Flinders Park is a western suburb of Adelaide, South Australia. It is located in the City of Charles Sturt.

==History==
The suburb is named after explorer Matthew Flinders, with many of its streets bearing the names of famous explorers.

==Geography==
Flinders Park is bound by Grange Road to the north, the River Torrens to the south, Findon Rd to the west and Torres Ave and its extension southwards to the River Torrens, on the east.

==Demographics==

The 2021 Census by the Australian Bureau of Statistics counted 5,489 persons in Flinders Park on census night. Of these, 50.1% were male and 49.9% were female.

The majority of residents (70.9%) are of Australian birth, with other common census responses being India (4.2%), Italy (3.4%), England (2.1%), Greece (1.9%), and China (1.0%). Additionally, people of Aboriginal and/or Torres Strait Islander descent made up 0.9% of the suburb.

In terms of religious affiliation, 31.4% attributed themselves to being irreligious, 27.9% of residents attributed themselves to being Catholic, 10.5% attributed themselves to be Eastern Orthodox, and 4.7% attributed themselves to being Anglican. At the 2016 Census, 94.4% of the residents were employed within Flinders Park, with the remaining 5.6% being unemployed.

==Politics==

===Local government===
Flinders Park is part of Beverley Ward in the City of Charles Sturt local government area, being represented in that council by Independent Edgar Agius and Matt Mitchell.

===State and federal===
Flinders Park lies in the state electoral district of West Torrens and the federal electoral division of Hindmarsh and Adelaide. The suburb is represented in the South Australian House of Assembly by Tom Koutsantonis and federally by Labor MPs Steve Georganas(Adelaide) and Mark Butler(Hindmarsh).

· · · · ·

* TASK REQUIREMENTS
(a) Quote the Flinders Park article from "In terms of" to "and Matt Mitchell.".
(b) According to the Flinders Park article, which road bounds the suburb on the north?
(c) Proceed with the Flinders Park article, picking up after its final sentence.

· · · · ·

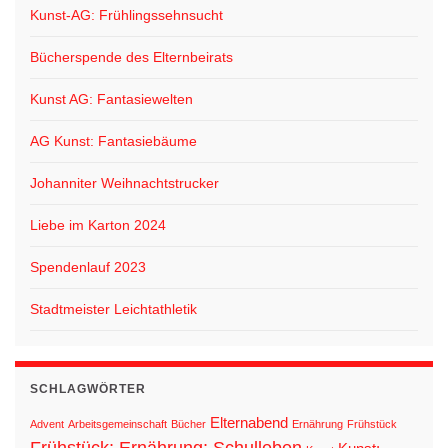
Kunst-AG: Frühlingssehnsucht
Bücherspende des Elternbeirats
Kunst AG: Fantasiewelten
AG Kunst: Fantasiebäume
Johanniter Weihnachtstrucker
Liebe im Karton 2024
Spendenlauf 2023
Stadtmeister Leichtathletik
SCHLAGWÖRTER
Elternabend
Advent
Arbeitsgemeinschaft
Bücher
Ernährung
Frühstück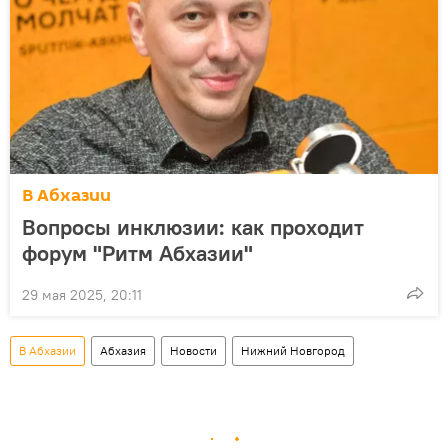
В Абхазии
Вопросы инклюзии: как проходит
форум "Ритм Абхазии"
29 мая 2025, 20:11
В Абхазии
Абхазия
Новости
Нижний Новгород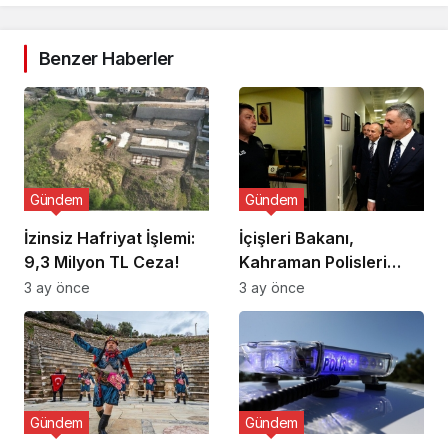
Benzer Haberler
Gündem
Gündem
İzinsiz Hafriyat İşlemi:
İçişleri Bakanı,
9,3 Milyon TL Ceza!
Kahraman Polisleri
Ziyaret Etti
3 ay önce
3 ay önce
Gündem
Gündem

· · · · ·

* EXERCISE RESPONSES
(a)
In terms of religious affiliation, 31.4% attributed themselves to being irreligious, 27.9% of residents attributed themselves to being Catholic, 10.5% attributed themselves to be Eastern Orthodox, and 4.7% attributed themselves to being Anglican. At the 2016 Census, 94.4% of the residents were employed within Flinders Park, with the remaining 5.6% being unemployed.

==Politics==

===Local government===
Flinders Park is part of Beverley Ward in the City of Charles Sturt local government area, being represented in that council by Independent Edgar Agius and Matt Mitchell.

(b) Grange Road.

(c)
==Community==

===Schools===

Flinders Park Primary School, a government school, is located on Holbrooks Road. Additionally, a newly created R-12 co-ed Catholic school, Nazareth Catholic College, was formed in 2007 following the merger of three local Catholic primary schools (Cardinia (Flinders Park), Mater Christi (Seaton) and Our Lady of the Manger (Findon)), and girls' secondary school (Siena College, Findon). The primary campus is located on the site of the former Our Lady of the Manger and Siena schools, while the secondary campus is located on Holbrooks Road at Flinders Park, adjacent the River Torrens.

==Facilities and attractions==

===Parks===
The largest greenspace in the suburb is Torrens Linear Park, lying along the River Torrens. The reserve of Flinders Park is located between Hartley Road and Flinders Parade. Other small reserves, such as 'Pooch Park' Tedder Reserve, Gerard Reserve and Flinders Park no.1.

===Football Club===
The pride of the suburb is the Flinders Park Football Club located on Hartley Road. The team colours are Red, Gold and Blue. The club also fields a cricket team in the summer months.

===Netball Club===
Associated with the football club, the Flinders Park Netball Clubs enters teams in the Open Women's competitions at SAUCNA.

==Transportation==

===Roads===
Flinders Park is serviced by Grange Road, linking the suburb to Adelaide city centre and the coast, and by Findon Road, which forms its western boundary. Holbrooks Road divides the east of the suburb.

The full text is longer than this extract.